Na Boêmia, diversos sacerdotes já haviam tentado fazer uma reforma guardando a verdadeira Fé e respeito devidos à Igreja de Cristo, João de Hus, porém, professor da universidade de Praga, preferiu seguir as pegadas de Wiclef, aceitando quase tudo o que aquele fazia. Só a respeito da Eucaristia é que conservou a doutrina católica da Transubstanciação. As ideias de Hus movimentaram muita gente. Mas este movimento tomou um aspecto politico, por causa das antigas rivalidades existentes entre os alemães e os tchecos, na Boêmia. Famílias nobres viam na causa de Hus uma questão de honra política, e o protegiam. E quando rei Wenzel favoreceu o partido tcheco, a influência de Hus cresceu ainda mais. O imperador Sigismundo tentou todos os meios para apaziguar os ânimos e por um termo à luta. Para este fim garantiu a Hus uma viagem segura para o concílio de Constança (1414-18), onde este pretendia justificar a sua doutrina o que, porém, não conseguiu. Os padres do concílio acharam nos seus escritos 30 teses reprováveis, e como Hus recusasse obstinadamente revogar os seus erros, segundo as leis em vigor, foi entregue ao poder civil e condenado à morte de fogo.

Na Boêmia, seus amigos e adeptos sentiram a sua condenação como uma afronta infligida à honra nacional.
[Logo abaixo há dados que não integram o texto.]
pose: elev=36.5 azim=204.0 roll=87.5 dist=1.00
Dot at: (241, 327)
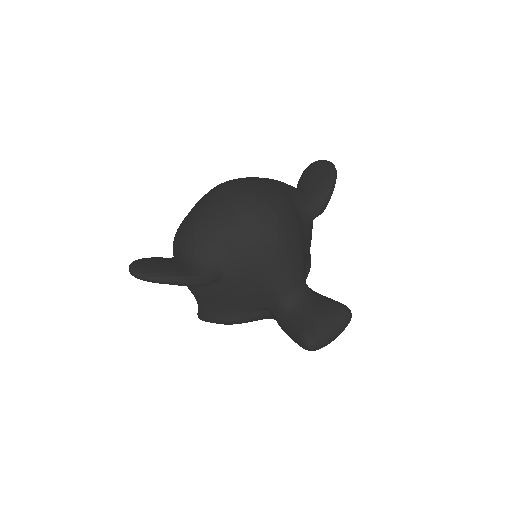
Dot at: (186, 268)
Insurgiram-se então contra os sacerdotes que não pensavam nem pregavam como Hus e os expulsaram do país. A rainha Sofia, de quem Hus fôra confessor, tomou franco partido pela doutrina dele e considerou-o um mártir. Quase a totalidade da nobreza da Boêmia e da Morávia fizeram aliança para defender a liberdade de pregar e confessar a doutrina hussita, e exigiam como sinal a comunhão também do cálice. O rei da Boêmia, Wenzel, não se opôs seriamente a tal movimento, se bem que não o aprovasse positivamente.

Tolhido entre política e religião, o movimento católico foi impotente para impedir a propagação da heresia. Desta forma os hussitas, cujo chefe se tornara João Zizka, dominaram por largos anos na Boêmia. Depois de Wenzel, sucedeu no trono o imperador Sigismundo, mas os hussitas lhe negavam obediência. E começaram as terríveis guerras dos hussitas (de 1420 a 1431), João Zizka repelia todos os ataques e bandos fanáticos entravam pelas terras vizinhas, devastando o que encontraram.

Em 1433 os hussitas já entravam novamente em negociações cm os católicos no concílio de Basileia e depois no congresso de Praga. Pois eles mesmos entre si haviam formado dois partidos: o dos mais fanáticos e o dos moderados, que em 1434 venceram completamente aqueles.

O resultado final daquelas negociações foi que se concedeu a comunhão do cálice aos que confessaram a presença real e total de Jesus Cristo tanto na hóstia consagrada como no vinho consagrado. Uma parte, porém, não ficou contente com tal convenção e formou mais tarde a seita ou união dos “irmãos boêmicos”.

Assim terminaram esfaceladas estas heresias que foram como sementes da futura “reforma” protestante. Assim também se esfacelariam todas as ondas revoltas do orgulho humano, enquanto que a rocha de Pedro, ainda que humilhando-se pelas suas humanas fraquezas, permaneceria pela força de Deus.

Hereges e Heresias, Frei Mariano Diexhans O.F.M., 1ª Edição, 1946.